As one of my friends pointed out - well, what about women's suffrage? There were people protesting against unfair treatment when the government wouldn't address their concerns. But I don't think its the same thing. It is one thing to blatantly deny people's rights on the basis of their sex and another to destroy researchers' work which is not infringing on anyone's rights. Like anything people ever do, there is a certain amount of risk involved but if these protestors are that upset about this particular amount of risk - why aren't they up in arms at any other assessment of risk that is too high for their liking? There is a difference protesting against Monsanto for GM and protesting against a publicly funded trial which has tried to safe guard against any problems that could arise. We don't like in a risk free world. Science is not risk free. But if we reduce what can be done to those things that are 0 risk, then we won't get anywhere. These people who have concerns about GM shouldn't remain on the sidelines and throw metaphorical stones and metaphorical windows - they should voice their concerns at things like terminator genes and be part of a political process and public dialogue about the concerns. Instead, they seem increasingly content to just pay attention to their own group think and call anyone outside that group a whole host of wrong-headed epithets.
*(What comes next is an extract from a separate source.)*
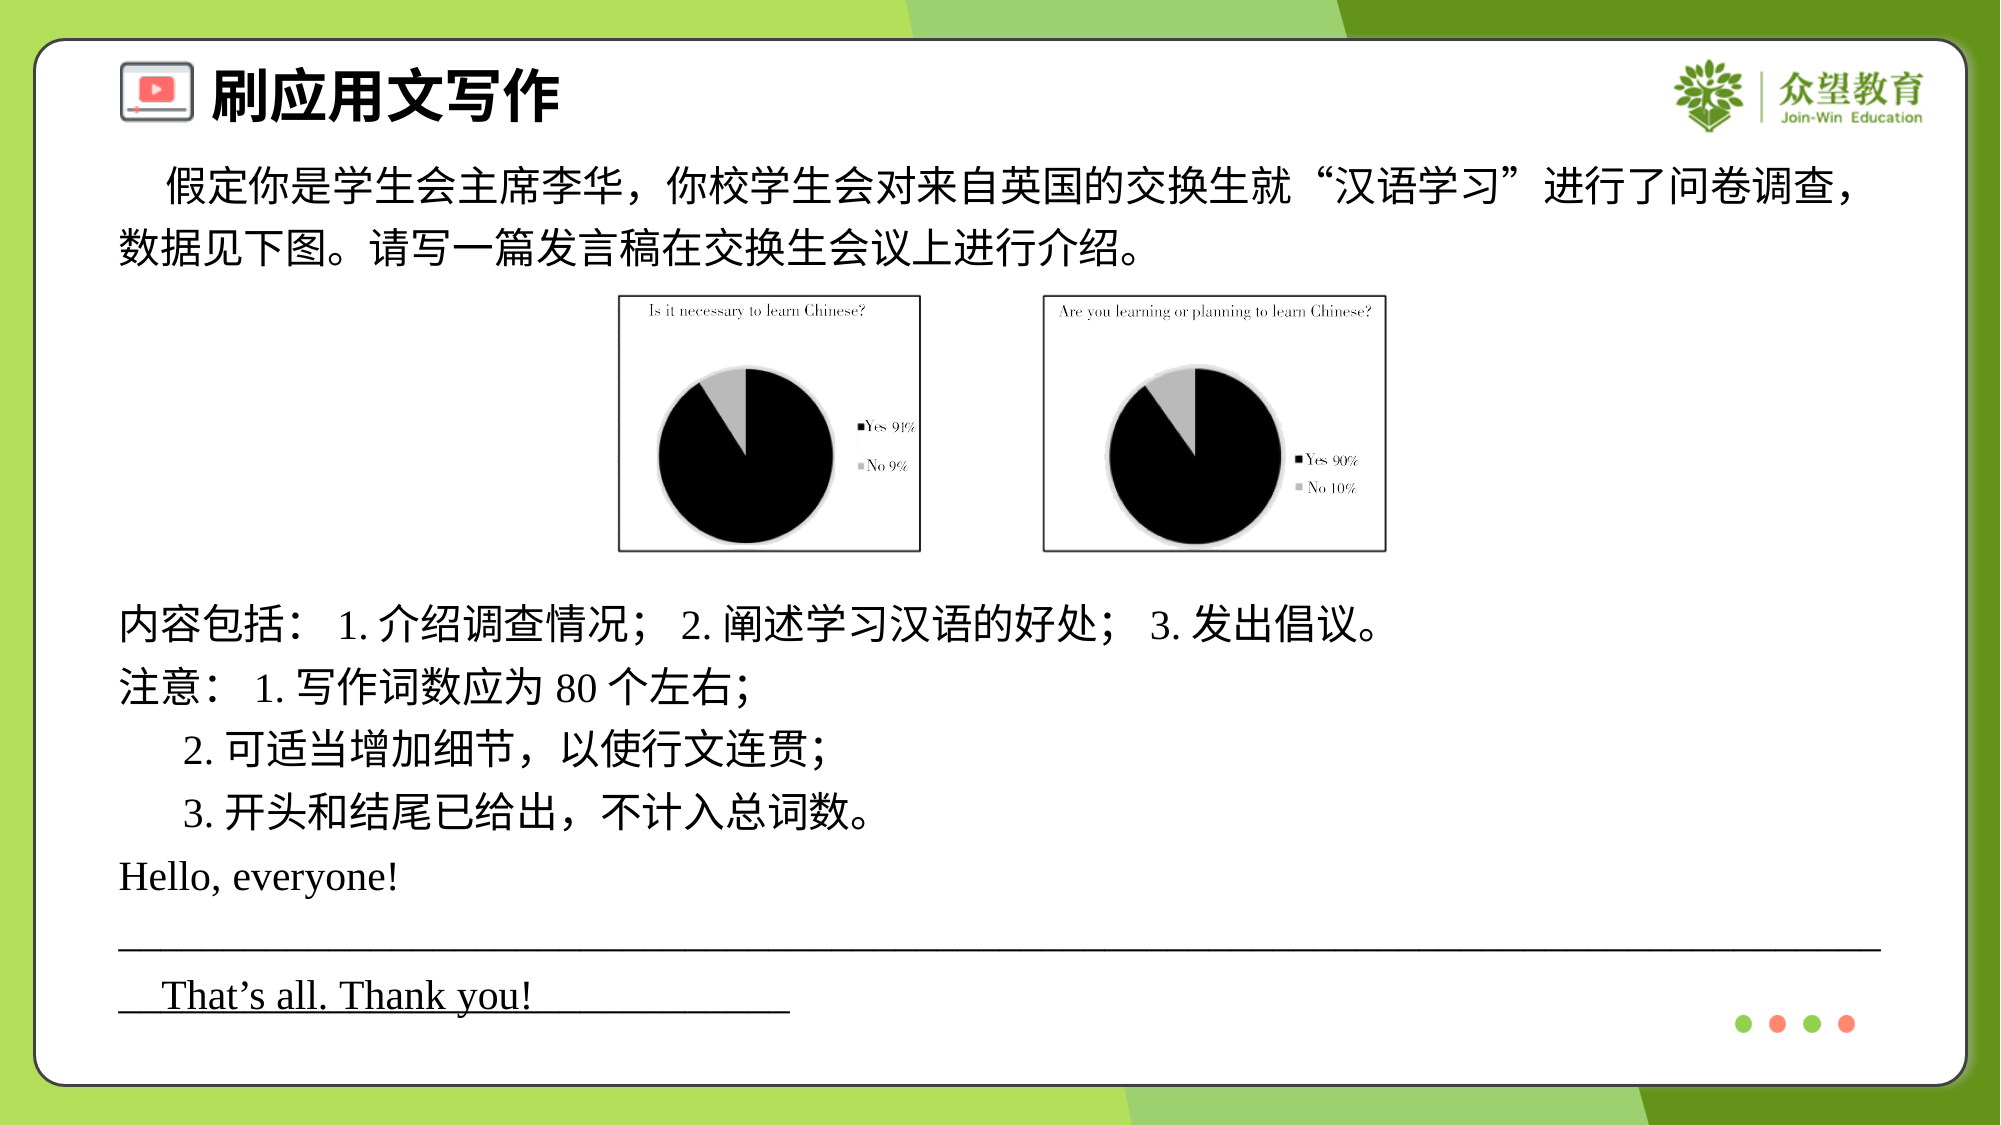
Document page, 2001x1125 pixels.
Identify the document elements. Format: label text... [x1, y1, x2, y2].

There are those that are upset that GM will ever happen and I don't know if we can win that sort of argument. It is the same thing as arguing with a creationist on some level. There are the things they believe and no amount of evidence is going to convince them otherwise. They have free right to protest but their right to protest ends where vandalism begins.
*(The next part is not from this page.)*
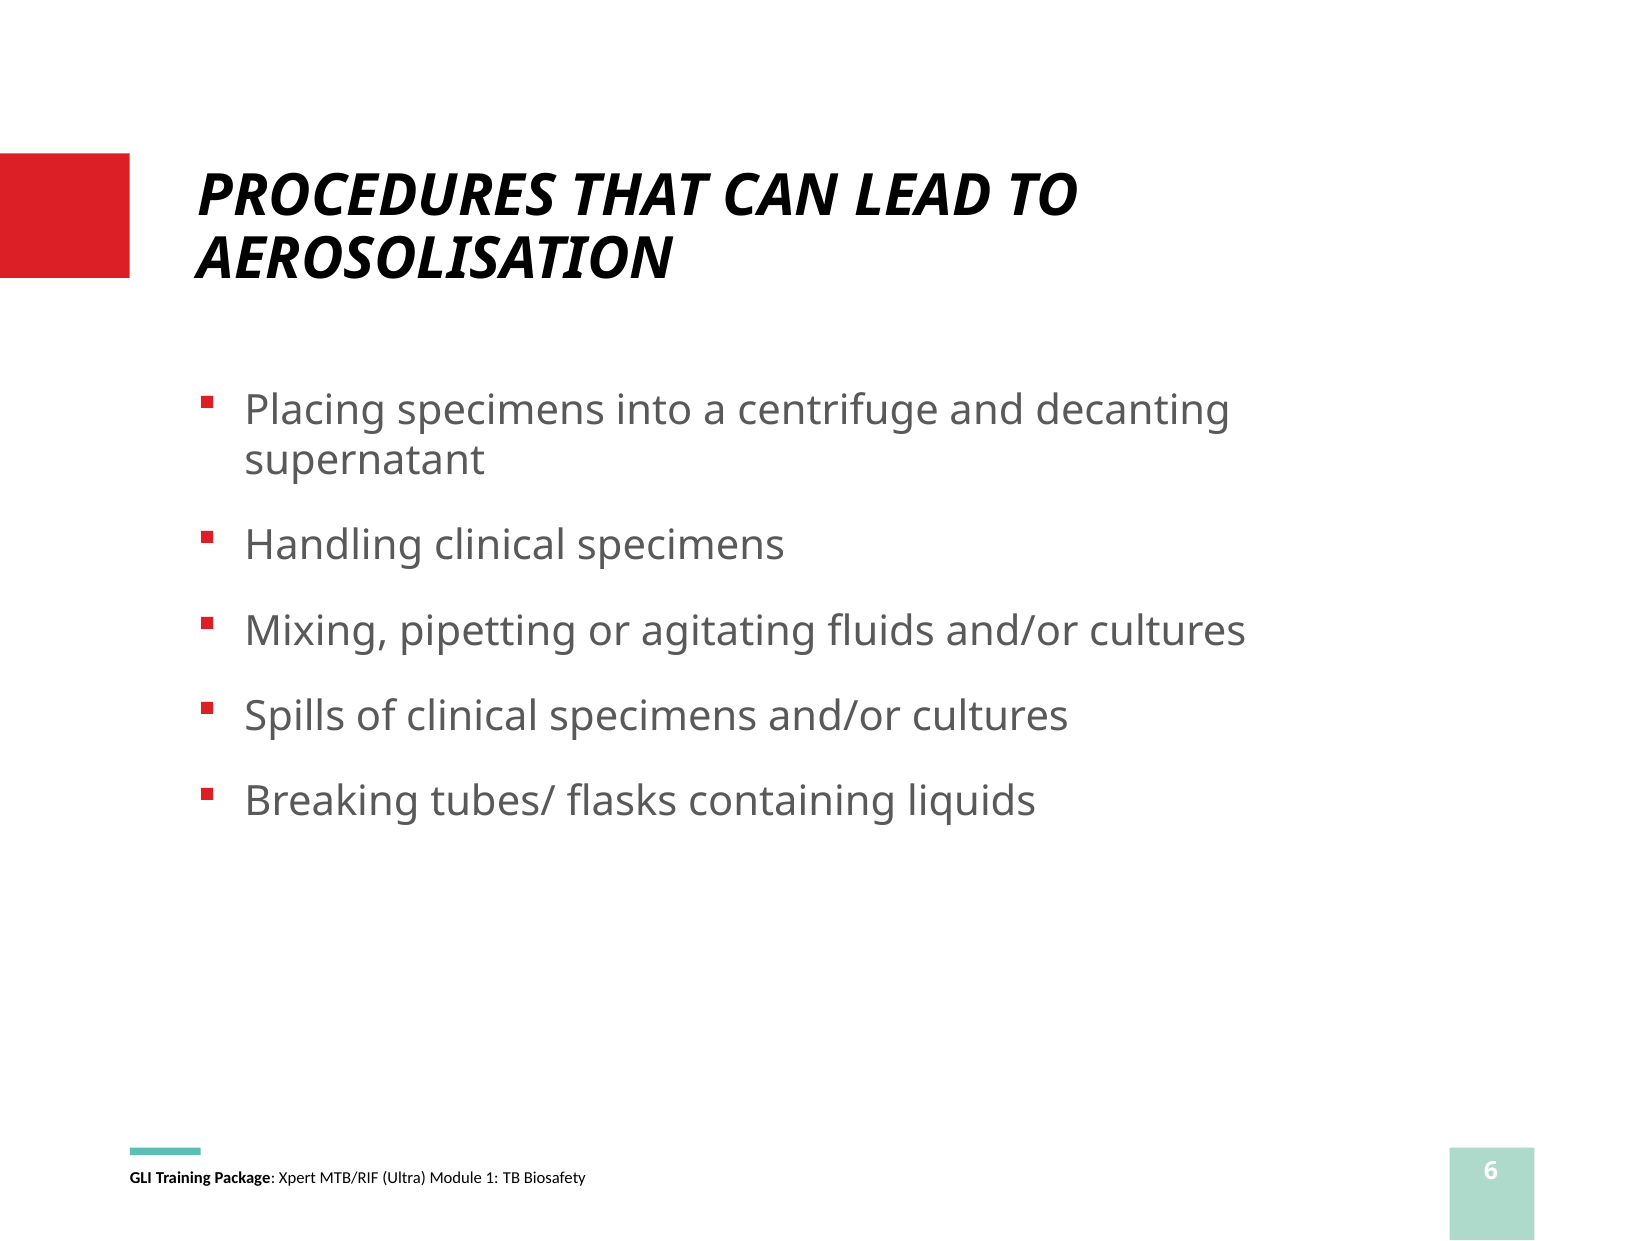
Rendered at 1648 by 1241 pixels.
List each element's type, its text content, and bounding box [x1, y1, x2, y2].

title PROCEDURES THAT CAN LEAD TO AEROSOLISATION [197, 145, 1474, 312]
list Placing specimens into a centrifuge and decanting supernatant Handling clinical specimens Mixing, pipetting or agitating fluids and/or cultures Spills of clinical specimens and/or cultures Breaking tubes/ flasks containing liquids [197, 382, 1450, 1139]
The thing that worries me about all this is that I consider myself an environmentalist. These are the people I'm supposed to like and support. I am the person they are supposed to try and convince to vote Green. But after today, I'm not sure I can. Calling Sense About Science at one point a PR company and another a libertarian front organisation seems to me that they are bending in the direction of conspiracy theory than actual science.
This is the root of my discomfort. I want the Green Party to become a force for good, to help influence our policies to be more sustainable. But if the Green Party reps (like Jenny Jones) start calling people bullies just because they are asking rather poignant questions than they aren't held together by rational, well thought out policies. They are being ruled by a group of knee-jerk reactionaries. People understand that we need to be more sustainable - the better argument to be had is in the public sphere, in parliament - translating how we get to a sustainable future. It's not scientists facing off against green protestors in a park, outside a research facility. It's just not. As the hippies and geeks face off, all the other corporations and groups that don't give a fuck about the environment or what we do to it laugh at us. If we're fighting each other now, we haven't got a chance.
If the Green Party wants to be a force for change, they better have a good hard look in the mirror and at their evidence. I think it's about as flakey as those who are anti-climate change, anti-evolution, anti-vaccination and fundamentally anti-science. They've lost my vote until then.